== DATA TO USE

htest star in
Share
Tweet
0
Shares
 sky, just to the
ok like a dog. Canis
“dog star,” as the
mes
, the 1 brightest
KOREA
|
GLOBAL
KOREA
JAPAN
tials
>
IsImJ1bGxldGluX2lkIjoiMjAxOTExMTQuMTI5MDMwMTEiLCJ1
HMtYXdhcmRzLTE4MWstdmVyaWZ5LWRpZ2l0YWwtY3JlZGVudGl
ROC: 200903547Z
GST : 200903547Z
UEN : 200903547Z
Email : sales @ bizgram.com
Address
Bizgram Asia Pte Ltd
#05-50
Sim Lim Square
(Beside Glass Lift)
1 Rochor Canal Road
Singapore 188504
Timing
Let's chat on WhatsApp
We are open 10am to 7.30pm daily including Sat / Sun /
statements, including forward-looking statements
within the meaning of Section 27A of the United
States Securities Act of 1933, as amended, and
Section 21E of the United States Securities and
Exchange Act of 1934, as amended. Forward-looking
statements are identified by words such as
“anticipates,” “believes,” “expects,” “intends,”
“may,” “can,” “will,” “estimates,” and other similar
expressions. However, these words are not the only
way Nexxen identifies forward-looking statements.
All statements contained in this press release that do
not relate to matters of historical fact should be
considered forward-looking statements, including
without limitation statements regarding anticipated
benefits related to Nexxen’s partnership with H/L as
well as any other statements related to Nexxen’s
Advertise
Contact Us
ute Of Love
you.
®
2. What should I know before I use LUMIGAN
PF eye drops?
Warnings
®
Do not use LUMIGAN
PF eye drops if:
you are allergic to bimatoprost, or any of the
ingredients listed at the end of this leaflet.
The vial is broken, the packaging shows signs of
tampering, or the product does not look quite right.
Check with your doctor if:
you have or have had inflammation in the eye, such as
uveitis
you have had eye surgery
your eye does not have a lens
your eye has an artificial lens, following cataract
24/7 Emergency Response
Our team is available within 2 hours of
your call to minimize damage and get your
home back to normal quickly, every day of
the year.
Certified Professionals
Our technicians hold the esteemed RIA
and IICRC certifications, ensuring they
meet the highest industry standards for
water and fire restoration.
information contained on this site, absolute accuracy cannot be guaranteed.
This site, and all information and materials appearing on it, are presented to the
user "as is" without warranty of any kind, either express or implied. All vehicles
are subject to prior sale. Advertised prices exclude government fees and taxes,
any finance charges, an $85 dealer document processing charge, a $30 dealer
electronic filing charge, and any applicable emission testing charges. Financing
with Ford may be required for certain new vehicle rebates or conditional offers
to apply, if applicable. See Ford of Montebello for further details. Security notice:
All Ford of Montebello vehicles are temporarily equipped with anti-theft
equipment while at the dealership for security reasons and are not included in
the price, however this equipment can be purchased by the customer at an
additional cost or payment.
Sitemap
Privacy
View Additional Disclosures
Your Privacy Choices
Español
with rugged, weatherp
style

====

ACTIVITY:
Search the records above for the string "equipment". Copy every line that contains it.

TASK ANSWER:
equipment while at the dealership for security reasons and are not included in
the price, however this equipment can be purchased by the customer at an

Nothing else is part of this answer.